Later that day, Bette went to the hospital with him. She held Stella’s hand and told family stories. The stories bolstered him. When Bette stopped talking and began to nod off in her chair, Simon texted one report to all their friends: Stella’s the same.


THE FOLLOWING DAY, he was at the hospital without Bette, who was still asleep in the apartment. He walked to Stella’s room, and there was Libby in purple scrubs, a red bandanna tied about her hair. She glanced at him.
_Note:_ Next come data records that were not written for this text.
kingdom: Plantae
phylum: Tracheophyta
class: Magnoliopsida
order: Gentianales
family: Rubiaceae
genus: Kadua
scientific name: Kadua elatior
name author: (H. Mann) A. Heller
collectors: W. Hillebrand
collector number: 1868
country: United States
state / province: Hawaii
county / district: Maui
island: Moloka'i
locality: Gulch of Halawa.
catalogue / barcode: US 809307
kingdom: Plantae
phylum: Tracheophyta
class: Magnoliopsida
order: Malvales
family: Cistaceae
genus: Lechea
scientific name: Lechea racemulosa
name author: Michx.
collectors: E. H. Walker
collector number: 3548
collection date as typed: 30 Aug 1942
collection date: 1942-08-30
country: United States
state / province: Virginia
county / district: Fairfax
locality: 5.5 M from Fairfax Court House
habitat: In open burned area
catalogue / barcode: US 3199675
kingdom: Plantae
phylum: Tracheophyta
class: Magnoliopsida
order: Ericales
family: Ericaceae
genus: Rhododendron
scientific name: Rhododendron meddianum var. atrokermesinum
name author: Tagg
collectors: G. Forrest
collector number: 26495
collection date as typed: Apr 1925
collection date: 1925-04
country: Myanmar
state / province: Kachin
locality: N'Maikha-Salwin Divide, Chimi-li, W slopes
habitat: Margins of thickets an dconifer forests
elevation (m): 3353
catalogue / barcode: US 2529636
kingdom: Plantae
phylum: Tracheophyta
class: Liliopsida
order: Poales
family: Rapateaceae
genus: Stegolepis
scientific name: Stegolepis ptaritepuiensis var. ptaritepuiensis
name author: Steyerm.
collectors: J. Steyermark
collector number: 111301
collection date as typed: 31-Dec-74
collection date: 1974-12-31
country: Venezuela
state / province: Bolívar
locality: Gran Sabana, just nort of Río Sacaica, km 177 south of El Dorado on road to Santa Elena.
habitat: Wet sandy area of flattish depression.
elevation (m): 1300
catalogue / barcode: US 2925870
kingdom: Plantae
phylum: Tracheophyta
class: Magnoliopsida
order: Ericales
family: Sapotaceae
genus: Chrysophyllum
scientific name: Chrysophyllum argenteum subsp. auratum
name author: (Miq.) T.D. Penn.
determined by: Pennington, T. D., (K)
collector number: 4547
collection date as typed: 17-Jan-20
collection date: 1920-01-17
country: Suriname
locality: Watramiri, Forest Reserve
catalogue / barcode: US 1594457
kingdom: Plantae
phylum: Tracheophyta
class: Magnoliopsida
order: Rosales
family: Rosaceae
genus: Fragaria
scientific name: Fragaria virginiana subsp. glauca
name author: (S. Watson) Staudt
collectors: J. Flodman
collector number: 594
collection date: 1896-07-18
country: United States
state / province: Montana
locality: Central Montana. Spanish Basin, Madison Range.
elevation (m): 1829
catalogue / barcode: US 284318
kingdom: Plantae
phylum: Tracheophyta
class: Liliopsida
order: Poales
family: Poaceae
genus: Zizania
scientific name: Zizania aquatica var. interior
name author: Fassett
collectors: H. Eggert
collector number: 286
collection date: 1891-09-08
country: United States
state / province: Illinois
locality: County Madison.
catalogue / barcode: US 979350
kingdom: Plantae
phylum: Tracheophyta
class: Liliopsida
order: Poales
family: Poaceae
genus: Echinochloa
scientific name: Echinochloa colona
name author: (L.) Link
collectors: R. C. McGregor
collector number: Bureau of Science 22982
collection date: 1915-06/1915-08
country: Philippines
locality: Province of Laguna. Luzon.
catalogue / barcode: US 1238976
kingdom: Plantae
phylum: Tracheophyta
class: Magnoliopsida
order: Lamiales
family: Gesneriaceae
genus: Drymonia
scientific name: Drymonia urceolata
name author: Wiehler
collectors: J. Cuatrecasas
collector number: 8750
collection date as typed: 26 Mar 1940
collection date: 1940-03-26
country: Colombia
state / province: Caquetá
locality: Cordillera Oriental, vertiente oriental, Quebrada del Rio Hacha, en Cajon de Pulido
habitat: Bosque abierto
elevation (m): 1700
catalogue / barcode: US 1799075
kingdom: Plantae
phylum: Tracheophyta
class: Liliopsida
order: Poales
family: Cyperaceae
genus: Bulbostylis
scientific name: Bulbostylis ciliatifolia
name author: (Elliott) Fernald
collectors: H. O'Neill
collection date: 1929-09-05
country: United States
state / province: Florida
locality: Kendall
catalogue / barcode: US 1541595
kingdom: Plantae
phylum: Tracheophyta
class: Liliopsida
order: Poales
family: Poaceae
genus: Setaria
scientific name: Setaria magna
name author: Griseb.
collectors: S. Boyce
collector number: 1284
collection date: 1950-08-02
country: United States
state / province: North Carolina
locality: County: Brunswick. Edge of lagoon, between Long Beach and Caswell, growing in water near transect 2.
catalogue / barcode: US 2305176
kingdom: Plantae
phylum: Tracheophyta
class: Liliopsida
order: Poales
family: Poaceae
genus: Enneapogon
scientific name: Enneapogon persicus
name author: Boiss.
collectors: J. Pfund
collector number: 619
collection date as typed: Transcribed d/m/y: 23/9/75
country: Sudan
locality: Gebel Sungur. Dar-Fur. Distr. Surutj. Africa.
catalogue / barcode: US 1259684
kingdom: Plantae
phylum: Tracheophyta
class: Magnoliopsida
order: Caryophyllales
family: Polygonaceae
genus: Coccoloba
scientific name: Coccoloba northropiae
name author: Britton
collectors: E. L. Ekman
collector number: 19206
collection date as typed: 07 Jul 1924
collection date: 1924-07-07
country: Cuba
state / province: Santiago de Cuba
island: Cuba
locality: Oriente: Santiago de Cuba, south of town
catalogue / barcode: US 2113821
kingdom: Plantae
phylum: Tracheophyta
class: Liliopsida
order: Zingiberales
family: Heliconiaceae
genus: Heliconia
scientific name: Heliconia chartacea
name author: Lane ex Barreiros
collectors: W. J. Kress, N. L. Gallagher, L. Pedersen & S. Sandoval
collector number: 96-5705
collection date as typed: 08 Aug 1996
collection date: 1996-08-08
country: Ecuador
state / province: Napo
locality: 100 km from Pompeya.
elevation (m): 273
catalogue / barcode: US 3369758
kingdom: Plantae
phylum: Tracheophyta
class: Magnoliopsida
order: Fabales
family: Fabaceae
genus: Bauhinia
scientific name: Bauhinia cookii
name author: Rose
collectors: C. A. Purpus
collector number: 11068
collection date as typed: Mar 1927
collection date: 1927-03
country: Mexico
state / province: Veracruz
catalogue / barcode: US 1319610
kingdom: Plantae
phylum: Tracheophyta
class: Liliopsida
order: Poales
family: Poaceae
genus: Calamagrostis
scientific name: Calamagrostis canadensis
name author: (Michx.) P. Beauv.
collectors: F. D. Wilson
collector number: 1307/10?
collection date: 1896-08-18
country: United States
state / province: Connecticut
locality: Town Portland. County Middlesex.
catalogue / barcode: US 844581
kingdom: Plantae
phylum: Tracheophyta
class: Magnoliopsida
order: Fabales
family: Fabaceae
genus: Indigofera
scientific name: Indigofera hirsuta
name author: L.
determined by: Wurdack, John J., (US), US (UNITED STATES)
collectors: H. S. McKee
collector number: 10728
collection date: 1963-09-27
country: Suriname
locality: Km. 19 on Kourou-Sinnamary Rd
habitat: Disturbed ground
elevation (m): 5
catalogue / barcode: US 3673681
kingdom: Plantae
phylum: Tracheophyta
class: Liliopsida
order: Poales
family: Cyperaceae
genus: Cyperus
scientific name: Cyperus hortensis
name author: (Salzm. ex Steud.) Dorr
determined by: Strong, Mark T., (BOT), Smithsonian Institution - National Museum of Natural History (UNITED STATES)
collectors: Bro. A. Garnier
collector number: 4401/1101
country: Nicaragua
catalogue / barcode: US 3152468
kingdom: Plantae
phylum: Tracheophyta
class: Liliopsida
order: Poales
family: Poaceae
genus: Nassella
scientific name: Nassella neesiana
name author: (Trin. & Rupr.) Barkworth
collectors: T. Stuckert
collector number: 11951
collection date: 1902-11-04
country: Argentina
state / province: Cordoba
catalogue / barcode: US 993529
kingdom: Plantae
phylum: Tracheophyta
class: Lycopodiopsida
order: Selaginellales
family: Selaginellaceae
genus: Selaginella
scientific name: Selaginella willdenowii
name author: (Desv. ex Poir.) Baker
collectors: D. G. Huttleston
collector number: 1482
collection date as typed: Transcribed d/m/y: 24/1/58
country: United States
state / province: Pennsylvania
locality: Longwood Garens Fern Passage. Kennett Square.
“You’re here again,” she said evenly.

“Of course I am.”

“You getting everything done that you need to get done? Are you taking care of yourself?”

She was staring at him now. He saw a glittering white stud in her left ear, poking out from the fire of her hair.

“I don’t. I just come here.”

He thought she was going to tell him again that he should go home, pay the bills, and go to work, that it was important to act normal, even when you didn’t feel that way. Instead, her eyes narrowed. “For how long?” she said quietly, and then she walked out of the room.

As soon as she vanished, he felt irritated. How fucking dare she talk to him like that? Like she expected him to be one of those guys who run when there’s trouble? Like she knew him? Well, she didn’t.

He pulled out a chair and sat next to Stella. Someone had drawn her ringlets into a pineapple at the top of her head, tied with a ribbon. She’d never wear her hair like that in real life. She hated hair decorations or fuss, but the ribbon was what kept him from undoing it. Someone else besides him cared about Stella enough to give her a ribbon, and that had to matter. Her lids fluttered, but with what? Dreams? A simple neurological sensation? “Stella,” he said.